Bergmanns’ bees produce honey from a variety of crops including canola, clover, sunflowers and buckwheat. Wild flowers growing in ditches are also important to beekeepers, Bergmann says.
The Bergmanns market their 50 tonnes of honey a year through the Bee Maid co-operative made up of 300 producers. Their honey is sold in Canada and exported to a number of other countries, with Japan and Korea providing the largest of the export markets.
“In Canada, most grocery stores carry our honey, which is pure with no additives and is packaged by Bee Maid.”
Art Bergmann says when he was a young man he did a lot of value-added production, packaging Prairie Pride honey for stores like Safeway and Vita Health, but today the larger outlets don’t want to deal with the “Mom and Pop” operations. So most of the Bergmann honey is marketed through Bee Maid.
At the honey house, honey frames are unloaded from a convenient indoor loading dock. The honey is prepared for market and shipped in 650 pound barrels to the Bee Maid plant in Winnipeg at Ellice and Roseberry.
“We do have honey house sales and a few places still have Prairie Pride honey on their shelves.”
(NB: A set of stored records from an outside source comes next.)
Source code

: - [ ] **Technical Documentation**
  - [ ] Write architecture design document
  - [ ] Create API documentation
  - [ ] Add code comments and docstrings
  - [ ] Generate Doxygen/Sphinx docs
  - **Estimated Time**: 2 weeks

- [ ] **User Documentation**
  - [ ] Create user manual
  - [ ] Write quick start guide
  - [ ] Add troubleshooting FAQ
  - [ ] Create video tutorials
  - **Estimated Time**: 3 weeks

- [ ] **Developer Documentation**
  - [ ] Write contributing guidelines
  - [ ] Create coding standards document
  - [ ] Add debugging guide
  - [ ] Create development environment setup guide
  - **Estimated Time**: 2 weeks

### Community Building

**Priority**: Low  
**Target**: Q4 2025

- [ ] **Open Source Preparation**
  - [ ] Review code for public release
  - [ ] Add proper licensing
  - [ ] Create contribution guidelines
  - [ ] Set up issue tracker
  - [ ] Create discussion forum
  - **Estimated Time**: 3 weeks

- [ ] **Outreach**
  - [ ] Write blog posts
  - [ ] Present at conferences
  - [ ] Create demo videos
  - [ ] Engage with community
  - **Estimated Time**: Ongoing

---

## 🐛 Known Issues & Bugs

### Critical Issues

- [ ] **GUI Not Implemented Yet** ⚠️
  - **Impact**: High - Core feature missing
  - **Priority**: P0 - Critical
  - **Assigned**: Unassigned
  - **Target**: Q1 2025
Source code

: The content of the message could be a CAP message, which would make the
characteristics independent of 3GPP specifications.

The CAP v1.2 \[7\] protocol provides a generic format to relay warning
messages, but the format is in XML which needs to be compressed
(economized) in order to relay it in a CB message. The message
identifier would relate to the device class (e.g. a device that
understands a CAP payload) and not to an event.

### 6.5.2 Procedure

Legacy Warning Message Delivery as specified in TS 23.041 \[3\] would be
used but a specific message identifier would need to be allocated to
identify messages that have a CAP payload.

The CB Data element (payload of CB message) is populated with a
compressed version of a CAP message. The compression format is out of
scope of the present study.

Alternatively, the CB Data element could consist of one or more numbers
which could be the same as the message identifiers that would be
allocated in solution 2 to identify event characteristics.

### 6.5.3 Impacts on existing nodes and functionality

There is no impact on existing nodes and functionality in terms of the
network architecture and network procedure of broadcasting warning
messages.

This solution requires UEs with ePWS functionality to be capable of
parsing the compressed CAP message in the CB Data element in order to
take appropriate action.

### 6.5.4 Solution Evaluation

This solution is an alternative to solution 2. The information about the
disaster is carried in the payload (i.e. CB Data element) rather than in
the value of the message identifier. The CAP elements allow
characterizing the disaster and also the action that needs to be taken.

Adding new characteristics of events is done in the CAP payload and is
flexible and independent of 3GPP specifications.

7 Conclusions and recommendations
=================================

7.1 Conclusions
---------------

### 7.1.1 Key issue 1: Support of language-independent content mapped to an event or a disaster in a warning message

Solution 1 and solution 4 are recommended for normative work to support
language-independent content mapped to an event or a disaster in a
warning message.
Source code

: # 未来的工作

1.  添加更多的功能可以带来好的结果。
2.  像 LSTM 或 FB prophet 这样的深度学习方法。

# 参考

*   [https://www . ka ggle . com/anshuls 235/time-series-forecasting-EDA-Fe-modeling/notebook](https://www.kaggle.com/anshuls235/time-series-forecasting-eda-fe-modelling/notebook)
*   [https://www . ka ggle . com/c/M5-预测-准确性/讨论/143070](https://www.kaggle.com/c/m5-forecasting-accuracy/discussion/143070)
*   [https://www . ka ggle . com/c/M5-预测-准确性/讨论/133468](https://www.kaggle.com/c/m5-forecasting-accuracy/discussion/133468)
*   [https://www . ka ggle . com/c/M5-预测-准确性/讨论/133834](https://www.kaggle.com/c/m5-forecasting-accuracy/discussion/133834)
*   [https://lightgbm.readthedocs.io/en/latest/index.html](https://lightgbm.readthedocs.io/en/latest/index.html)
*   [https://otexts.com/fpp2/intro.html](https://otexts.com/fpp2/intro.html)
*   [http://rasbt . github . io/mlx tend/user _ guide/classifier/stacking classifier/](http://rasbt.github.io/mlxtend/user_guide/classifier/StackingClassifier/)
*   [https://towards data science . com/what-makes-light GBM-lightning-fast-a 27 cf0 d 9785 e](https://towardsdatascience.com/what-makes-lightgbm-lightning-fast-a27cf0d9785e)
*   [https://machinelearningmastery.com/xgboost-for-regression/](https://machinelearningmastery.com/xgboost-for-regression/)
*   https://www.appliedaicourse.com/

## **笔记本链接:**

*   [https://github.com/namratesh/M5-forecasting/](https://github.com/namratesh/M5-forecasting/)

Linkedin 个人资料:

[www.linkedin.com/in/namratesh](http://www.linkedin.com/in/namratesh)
The Winnipeg Bee Maid plant handles more than 25 million pounds of honey a year, which is more than double the quantity produced a decade ago. A few miles will be shaved off Bergmann’s trips to Winnipeg when a new plant opens on eight acres in the St Boniface Industrial Park which will be under construction next season.

Today, Art Bergmann is a full-time beekeeper, having stepped back, in 2018, from a municipal political career as reeve of the RM of Ste Anne for 16 years.
Art says he decided not to run for re-election in 2018, after winning in a close battle against a political newcomer in 2014.
“As years go by supporters take your re-election for granted and your detractors turn out in increasing numbers. I thought it may be time for a new leader and I didn’t want to wait until I was turfed out.”
After he left municipal politics, Art says he found he has more time on his hands than he had expected. Being reeve is a position, not a job, and you think about your responsibilities 24/7, even while working at your regular job.
Like his son Gary, Art Bergmann would rather be with the bees.